Llevo muchos años escribiendo e informando de sectores profesionales e industriales. Y no dejo de asombrarme y de admirar la capacidad del ser humano para inventar, para dar soluciones a tareas y procesos que antaño, hace muy poco, eran simplemente imposibles, casi mágicos o territorio de las mancias o de la ciencia ficción.

¿Cómo no voy a admirar y asombrarme, casi como lo harían mis tatarabuelos, cuando una máquina eléctrica y ¡sin cable! es capaz de elevar varios cientos de kilos a cinco, seis, siete… metros sin esfuerzo y trasladarlos mientras el hombre está sentado tranquilamente sobre ella?

¿Cómo no voy a admirar y asombrarme ¡nada por aquí, nada por allá! si algo llamado software, que no tiene forma ni esencia física, es capaz de saber (y decirme a voluntad) dónde está cada mercancía en cada hueco de palé, aunque estos sean decenas de miles y descontarlos cuando se sacan y sumarlos cuando de añaden?

¿Cómo no voy a admirar y asombrarme si un ingenio que parece el infierno de Dante, puede traerme ese palé o una caja desde un oscuro y elevado hueco en un almacén, con sólo darle a un botón?

¿Cómo no voy a admirar y asombrarme si de algo que parece una pistola, pero que ni dispara balas ni hace ruido, sale un rayo que es capaz de traducir una serie de ininteligibles rayas gruesas y finas pegadas a una caja u otro envase, en letras que me dicen que hay dentro de esa caja?

¿Cómo no voy a admirar y asombrarme cuando los periódicos del día llegan cada mañana a los kioskos, los productos perecederos a los supermercados y restaurantes, las medicinas a las farmacias, los textiles y productos de bazar o electrónicos a las tiendas y grandes almacenes, la gasolina a las estaciones de servicio, los juguetes a “los sacos de Papá Noël y los Reyes Magos”, las maletas a las zonas de recogida de los aeropuertos, el dinero a los bancos… cada día?

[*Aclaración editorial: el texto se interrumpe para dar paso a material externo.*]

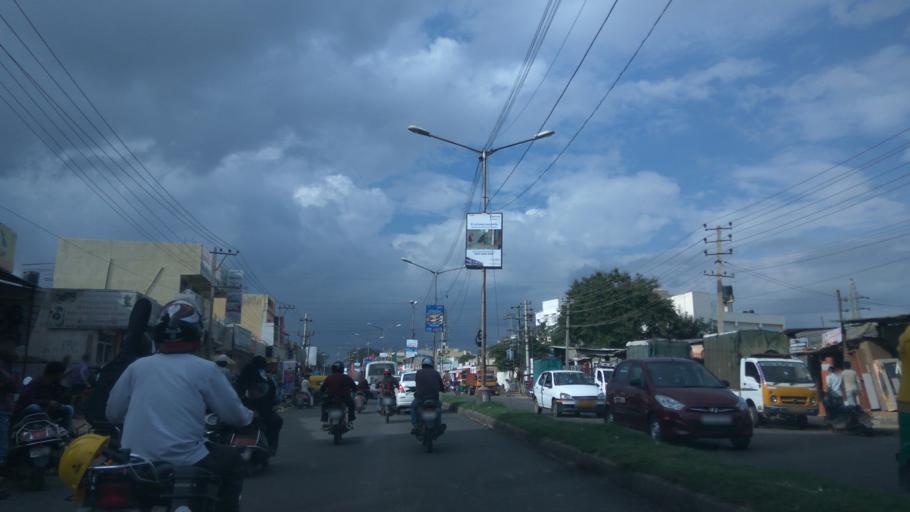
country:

Todo de la forma más natural. Sin aparentes esfuerzos. Como si lo fantástico fuera lo obvio y lo mágico, habitual. Los logísticos hubieran sido quemados en la hoguera de la Inquisición por brujería, por prácticas tan habituales como esas, o les tacharían de locos los mismos ingenieros que a finales del siglo XIX pronosticaron que un tren nunca podría circular a más de 30 km/h sin que los viajeros salieran despedidos por las ventanillas (de la velocidad de los trenes de mercancías nada dijeron, ahí hubieran acertado).

Admirose un portugués al ver que en su tierna infancia, todos los niños de Francia supieran hablar francés ¡Arte diabólica es! dijo torciendo el mostacho…

Arte diabólica es esto de la logística, boto a bríos. Cualquier día, todos a la hoguera. Mientras tanto, no dejen de admirar y asombrarse. Eso hace más grande esta profesión y a quienes la sostienen.